Jill Lauck, Director of College Guidance at Tower Hill School, offers the following thoughts on recent trends she's seeing in application to college.
Having spent 12 years in highly selective college admission prior to this first year in college counseling, I still find myself adjusting my thinking – and, to some extent, my feelings. Things that once seemed quite rational to me as a college admission officer now feel much more personal to me since they directly affect ‘my kids’ – that is, the 55 seniors for whom I am responsible as a college counselor.
So many things have changed since I began working in admission in the fall of 1998. For one, consumer confidence levels seem to correspond nearly perfectly with college admission application numbers: when things are good in the economy, application numbers grow. Given the more recent peak in numbers of students in the off-to-college-age demographic in recent years, it is not surprising that colleges experienced a huge surge in applications. From the less competitive to the most selective, admission officers found themselves hunkered down with more and more files in the past five or so years, everyone clamoring for the spots too few and too precious. What has changed is the number of colleges to which students – and parents – expect to make applications. Whereas it used to be quite standard in the early to mid 1990s to apply to five or six colleges, it is now not at all unusual for a student to apply to 12 or 13. What students – and parents – do not seem to realize is that they are competing directly with one another, and that these kind of numbers can be harmful in a student’s own shot at admission. When 10 students from Tower Hill School apply to one highly selective college, chances are good that no more than one or two of those students will be offered admission. In a good year, one or two more will be offered a place on the waiting list. When smart students from good schools apply in huge numbers, only the very, very best – or the very best connected – will be admitted, often leaving average or better than average students with a list that is not what they’d hoped. When I was in admission, I often joked that I wished college admission was like national Match Day for medical students: you submitted applications and a list of rank-ordered preferences in advance, and then everyone would come together on a given day to find out the single program to which they had been admitted. Not good for 17-year-olds who are prone to changing their minds, of course, but at least it might ensure that students were evened out a bit better in terms of hope and ability.
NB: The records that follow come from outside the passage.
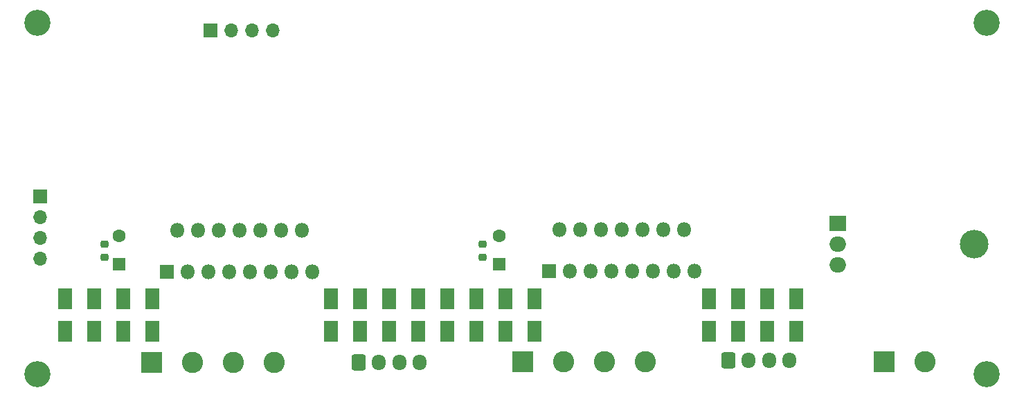
<source format=gbs>
%TF.GenerationSoftware,KiCad,Pcbnew,(6.0.0)*%
%TF.CreationDate,2022-11-20T23:13:48-05:00*%
%TF.ProjectId,i2c l298p,69326320-6c32-4393-9870-2e6b69636164,rev?*%
%TF.SameCoordinates,Original*%
%TF.FileFunction,Soldermask,Bot*%
%TF.FilePolarity,Negative*%
%FSLAX46Y46*%
G04 Gerber Fmt 4.6, Leading zero omitted, Abs format (unit mm)*
G04 Created by KiCad (PCBNEW (6.0.0)) date 2022-11-20 23:13:48*
%MOMM*%
%LPD*%
G01*
G04 APERTURE LIST*
G04 Aperture macros list*
%AMRoundRect*
0 Rectangle with rounded corners*
0 $1 Rounding radius*
0 $2 $3 $4 $5 $6 $7 $8 $9 X,Y pos of 4 corners*
0 Add a 4 corners polygon primitive as box body*
4,1,4,$2,$3,$4,$5,$6,$7,$8,$9,$2,$3,0*
0 Add four circle primitives for the rounded corners*
1,1,$1+$1,$2,$3*
1,1,$1+$1,$4,$5*
1,1,$1+$1,$6,$7*
1,1,$1+$1,$8,$9*
0 Add four rect primitives between the rounded corners*
20,1,$1+$1,$2,$3,$4,$5,0*
20,1,$1+$1,$4,$5,$6,$7,0*
20,1,$1+$1,$6,$7,$8,$9,0*
20,1,$1+$1,$8,$9,$2,$3,0*%
G04 Aperture macros list end*
%ADD10R,2.600000X2.600000*%
%ADD11C,2.600000*%
%ADD12RoundRect,0.250000X-0.600000X-0.725000X0.600000X-0.725000X0.600000X0.725000X-0.600000X0.725000X0*%
%ADD13O,1.700000X1.950000*%
%ADD14R,1.800000X1.800000*%
%ADD15O,1.800000X1.800000*%
%ADD16C,3.200000*%
%ADD17O,3.500000X3.500000*%
%ADD18R,2.000000X1.905000*%
%ADD19O,2.000000X1.905000*%
%ADD20R,1.600000X1.600000*%
%ADD21C,1.600000*%
%ADD22R,1.700000X1.700000*%
%ADD23O,1.700000X1.700000*%
%ADD24RoundRect,0.225000X0.250000X-0.225000X0.250000X0.225000X-0.250000X0.225000X-0.250000X-0.225000X0*%
%ADD25R,1.800000X2.500000*%
G04 APERTURE END LIST*
D10*
%TO.C,J1*%
X197946000Y-125313000D03*
D11*
X202946000Y-125313000D03*
%TD*%
D10*
%TO.C,J4*%
X153703000Y-125313000D03*
D11*
X158703000Y-125313000D03*
X163703000Y-125313000D03*
X168703000Y-125313000D03*
%TD*%
D12*
%TO.C,J5*%
X133664000Y-125459000D03*
D13*
X136164000Y-125459000D03*
X138664000Y-125459000D03*
X141164000Y-125459000D03*
%TD*%
D14*
%TO.C,U6*%
X110231000Y-114317000D03*
D15*
X111501000Y-109237000D03*
X112771000Y-114317000D03*
X114041000Y-109237000D03*
X115311000Y-114317000D03*
X116581000Y-109237000D03*
X117851000Y-114317000D03*
X119121000Y-109237000D03*
X120391000Y-114317000D03*
X121661000Y-109237000D03*
X122931000Y-114317000D03*
X124201000Y-109237000D03*
X125471000Y-114317000D03*
X126741000Y-109237000D03*
X128011000Y-114317000D03*
%TD*%
D12*
%TO.C,J3*%
X178876000Y-125222000D03*
D13*
X181376000Y-125222000D03*
X183876000Y-125222000D03*
X186376000Y-125222000D03*
%TD*%
D10*
%TO.C,J2*%
X108364000Y-125440000D03*
D11*
X113364000Y-125440000D03*
X118364000Y-125440000D03*
X123364000Y-125440000D03*
%TD*%
D16*
%TO.C,REF\u002A\u002A*%
X94400000Y-83834000D03*
%TD*%
D17*
%TO.C,U7*%
X208938000Y-110998000D03*
D18*
X192278000Y-108458000D03*
D19*
X192278000Y-110998000D03*
X192278000Y-113538000D03*
%TD*%
D16*
%TO.C,REF\u002A\u002A*%
X210479000Y-83834000D03*
%TD*%
D20*
%TO.C,C18*%
X104394000Y-113412651D03*
D21*
X104394000Y-109912651D03*
%TD*%
D16*
%TO.C,REF\u002A\u002A*%
X210479000Y-126913000D03*
%TD*%
D20*
%TO.C,C16*%
X150876000Y-113412651D03*
D21*
X150876000Y-109912651D03*
%TD*%
D14*
%TO.C,U4*%
X156972000Y-114300000D03*
D15*
X158242000Y-109220000D03*
X159512000Y-114300000D03*
X160782000Y-109220000D03*
X162052000Y-114300000D03*
X163322000Y-109220000D03*
X164592000Y-114300000D03*
X165862000Y-109220000D03*
X167132000Y-114300000D03*
X168402000Y-109220000D03*
X169672000Y-114300000D03*
X170942000Y-109220000D03*
X172212000Y-114300000D03*
X173482000Y-109220000D03*
X174752000Y-114300000D03*
%TD*%
D22*
%TO.C,J9*%
X94742000Y-105156000D03*
D23*
X94742000Y-107696000D03*
X94742000Y-110236000D03*
X94742000Y-112776000D03*
%TD*%
D22*
%TO.C,J6*%
X115570000Y-84836000D03*
D23*
X118110000Y-84836000D03*
X120650000Y-84836000D03*
X123190000Y-84836000D03*
%TD*%
D16*
%TO.C,REF\u002A\u002A*%
X94400000Y-126913000D03*
%TD*%
D24*
%TO.C,C15*%
X102616000Y-112535000D03*
X102616000Y-110985000D03*
%TD*%
D25*
%TO.C,D8*%
X101346000Y-117634000D03*
X101346000Y-121634000D03*
%TD*%
%TO.C,D12*%
X133858000Y-117634000D03*
X133858000Y-121634000D03*
%TD*%
%TO.C,D4*%
X108458000Y-117634000D03*
X108458000Y-121634000D03*
%TD*%
%TO.C,D9*%
X176530000Y-121634000D03*
X176530000Y-117634000D03*
%TD*%
%TO.C,D3*%
X104902000Y-121634000D03*
X104902000Y-117634000D03*
%TD*%
%TO.C,D7*%
X97790000Y-121634000D03*
X97790000Y-117634000D03*
%TD*%
D24*
%TO.C,C14*%
X148844000Y-112535000D03*
X148844000Y-110985000D03*
%TD*%
D25*
%TO.C,D14*%
X187198000Y-117634000D03*
X187198000Y-121634000D03*
%TD*%
%TO.C,D11*%
X130302000Y-121634000D03*
X130302000Y-117634000D03*
%TD*%
%TO.C,D15*%
X137414000Y-121634000D03*
X137414000Y-117634000D03*
%TD*%
%TO.C,D10*%
X180086000Y-117634000D03*
X180086000Y-121634000D03*
%TD*%
%TO.C,D16*%
X140970000Y-117634000D03*
X140970000Y-121634000D03*
%TD*%
%TO.C,D6*%
X148082000Y-117634000D03*
X148082000Y-121634000D03*
%TD*%
%TO.C,D13*%
X183642000Y-121634000D03*
X183642000Y-117634000D03*
%TD*%
%TO.C,D5*%
X144526000Y-121634000D03*
X144526000Y-117634000D03*
%TD*%
%TO.C,D1*%
X151638000Y-121634000D03*
X151638000Y-117634000D03*
%TD*%
%TO.C,D2*%
X155194000Y-117634000D03*
X155194000Y-121634000D03*
%TD*%
M02*

</source>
The other glaring change I’ve found in admission over the past several years is the preference given to students with ‘demonstrated interest’ toward a particular college. It used to be that only a handful of schools who needed to watch their dollars carefully employed this tactic, but in my first year as a college counselor this year I found that more and more colleges admit students based more on their likelihood to attend that college than more concrete factors like academic achievement and extracurriculars. It seems to mean more at a selective (but not super selective) college that a student logged on to an online chat in the fall and that that student sat for an interview with an admission officer, than, say, real demonstrated leadership in the school and community setting. I can’t tell you how upsetting I found this in the past few months, watching otherwise extraordinary kids get passed up in favor of the student who had played the game. It was often disheartening – both for the students and for this counselor.